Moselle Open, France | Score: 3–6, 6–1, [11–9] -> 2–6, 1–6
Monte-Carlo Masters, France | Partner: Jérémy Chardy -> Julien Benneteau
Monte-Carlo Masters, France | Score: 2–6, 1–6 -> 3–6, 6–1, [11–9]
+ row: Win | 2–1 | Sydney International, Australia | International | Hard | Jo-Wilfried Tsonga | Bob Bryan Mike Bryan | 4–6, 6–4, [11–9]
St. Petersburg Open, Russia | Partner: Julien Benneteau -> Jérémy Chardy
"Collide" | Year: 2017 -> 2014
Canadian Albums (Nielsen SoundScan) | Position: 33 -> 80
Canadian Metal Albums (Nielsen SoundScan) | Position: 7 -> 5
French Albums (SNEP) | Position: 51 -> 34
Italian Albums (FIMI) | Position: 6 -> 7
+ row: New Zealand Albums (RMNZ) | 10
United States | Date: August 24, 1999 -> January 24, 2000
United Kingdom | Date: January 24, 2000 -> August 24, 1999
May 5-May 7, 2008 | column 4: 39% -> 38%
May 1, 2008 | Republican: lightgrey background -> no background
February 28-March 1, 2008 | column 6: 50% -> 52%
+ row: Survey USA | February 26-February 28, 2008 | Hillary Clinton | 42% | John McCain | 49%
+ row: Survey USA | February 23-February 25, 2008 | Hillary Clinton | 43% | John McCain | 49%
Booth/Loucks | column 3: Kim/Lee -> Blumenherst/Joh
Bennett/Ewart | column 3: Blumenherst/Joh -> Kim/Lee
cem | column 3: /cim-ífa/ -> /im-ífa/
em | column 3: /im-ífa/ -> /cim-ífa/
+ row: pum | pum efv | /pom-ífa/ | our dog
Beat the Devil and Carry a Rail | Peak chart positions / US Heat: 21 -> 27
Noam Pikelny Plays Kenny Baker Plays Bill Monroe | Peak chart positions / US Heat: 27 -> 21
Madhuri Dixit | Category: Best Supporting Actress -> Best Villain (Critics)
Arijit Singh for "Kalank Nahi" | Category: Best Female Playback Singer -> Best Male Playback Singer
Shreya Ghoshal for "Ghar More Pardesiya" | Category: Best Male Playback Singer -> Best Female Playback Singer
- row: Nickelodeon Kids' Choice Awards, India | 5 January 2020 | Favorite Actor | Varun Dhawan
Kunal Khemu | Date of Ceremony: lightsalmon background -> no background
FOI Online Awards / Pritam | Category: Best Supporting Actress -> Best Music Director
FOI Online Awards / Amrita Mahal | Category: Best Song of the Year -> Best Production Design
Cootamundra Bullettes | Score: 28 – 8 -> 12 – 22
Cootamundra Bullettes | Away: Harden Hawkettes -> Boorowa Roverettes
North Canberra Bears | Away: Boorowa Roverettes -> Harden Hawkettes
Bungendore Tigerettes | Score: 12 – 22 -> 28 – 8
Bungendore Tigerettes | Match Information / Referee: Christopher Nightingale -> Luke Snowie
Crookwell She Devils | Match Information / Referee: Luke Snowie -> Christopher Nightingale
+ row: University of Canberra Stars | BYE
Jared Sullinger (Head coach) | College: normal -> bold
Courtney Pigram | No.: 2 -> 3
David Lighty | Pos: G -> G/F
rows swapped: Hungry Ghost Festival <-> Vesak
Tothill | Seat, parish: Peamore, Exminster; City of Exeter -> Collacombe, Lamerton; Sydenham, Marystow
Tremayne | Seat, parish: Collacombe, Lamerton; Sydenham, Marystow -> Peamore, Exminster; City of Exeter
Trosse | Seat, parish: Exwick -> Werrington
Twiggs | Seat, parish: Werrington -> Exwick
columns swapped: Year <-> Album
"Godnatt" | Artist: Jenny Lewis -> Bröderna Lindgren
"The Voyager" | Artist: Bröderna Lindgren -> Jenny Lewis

▸ **Short task**
Rewrite every line of the entries above, changing "Category" to "Award" wherever it occurs and leaving everything else untouched.

▸ **Response for this exercise**
Moselle Open, France | Score: 3–6, 6–1, [11–9] -> 2–6, 1–6
Monte-Carlo Masters, France | Partner: Jérémy Chardy -> Julien Benneteau
Monte-Carlo Masters, France | Score: 2–6, 1–6 -> 3–6, 6–1, [11–9]
+ row: Win | 2–1 | Sydney International, Australia | International | Hard | Jo-Wilfried Tsonga | Bob Bryan Mike Bryan | 4–6, 6–4, [11–9]
St. Petersburg Open, Russia | Partner: Julien Benneteau -> Jérémy Chardy
"Collide" | Year: 2017 -> 2014
Canadian Albums (Nielsen SoundScan) | Position: 33 -> 80
Canadian Metal Albums (Nielsen SoundScan) | Position: 7 -> 5
French Albums (SNEP) | Position: 51 -> 34
Italian Albums (FIMI) | Position: 6 -> 7
+ row: New Zealand Albums (RMNZ) | 10
United States | Date: August 24, 1999 -> January 24, 2000
United Kingdom | Date: January 24, 2000 -> August 24, 1999
May 5-May 7, 2008 | column 4: 39% -> 38%
May 1, 2008 | Republican: lightgrey background -> no background
February 28-March 1, 2008 | column 6: 50% -> 52%
+ row: Survey USA | February 26-February 28, 2008 | Hillary Clinton | 42% | John McCain | 49%
+ row: Survey USA | February 23-February 25, 2008 | Hillary Clinton | 43% | John McCain | 49%
Booth/Loucks | column 3: Kim/Lee -> Blumenherst/Joh
Bennett/Ewart | column 3: Blumenherst/Joh -> Kim/Lee
cem | column 3: /cim-ífa/ -> /im-ífa/
em | column 3: /im-ífa/ -> /cim-ífa/
+ row: pum | pum efv | /pom-ífa/ | our dog
Beat the Devil and Carry a Rail | Peak chart positions / US Heat: 21 -> 27
Noam Pikelny Plays Kenny Baker Plays Bill Monroe | Peak chart positions / US Heat: 27 -> 21
Madhuri Dixit | Award: Best Supporting Actress -> Best Villain (Critics)
Arijit Singh for "Kalank Nahi" | Award: Best Female Playback Singer -> Best Male Playback Singer
Shreya Ghoshal for "Ghar More Pardesiya" | Award: Best Male Playback Singer -> Best Female Playback Singer
- row: Nickelodeon Kids' Choice Awards, India | 5 January 2020 | Favorite Actor | Varun Dhawan
Kunal Khemu | Date of Ceremony: lightsalmon background -> no background
FOI Online Awards / Pritam | Award: Best Supporting Actress -> Best Music Director
FOI Online Awards / Amrita Mahal | Award: Best Song of the Year -> Best Production Design
Cootamundra Bullettes | Score: 28 – 8 -> 12 – 22
Cootamundra Bullettes | Away: Harden Hawkettes -> Boorowa Roverettes
North Canberra Bears | Away: Boorowa Roverettes -> Harden Hawkettes
Bungendore Tigerettes | Score: 12 – 22 -> 28 – 8
Bungendore Tigerettes | Match Information / Referee: Christopher Nightingale -> Luke Snowie
Crookwell She Devils | Match Information / Referee: Luke Snowie -> Christopher Nightingale
+ row: University of Canberra Stars | BYE
Jared Sullinger (Head coach) | College: normal -> bold
Courtney Pigram | No.: 2 -> 3
David Lighty | Pos: G -> G/F
rows swapped: Hungry Ghost Festival <-> Vesak
Tothill | Seat, parish: Peamore, Exminster; City of Exeter -> Collacombe, Lamerton; Sydenham, Marystow
Tremayne | Seat, parish: Collacombe, Lamerton; Sydenham, Marystow -> Peamore, Exminster; City of Exeter
Trosse | Seat, parish: Exwick -> Werrington
Twiggs | Seat, parish: Werrington -> Exwick
columns swapped: Year <-> Album
"Godnatt" | Artist: Jenny Lewis -> Bröderna Lindgren
"The Voyager" | Artist: Bröderna Lindgren -> Jenny Lewis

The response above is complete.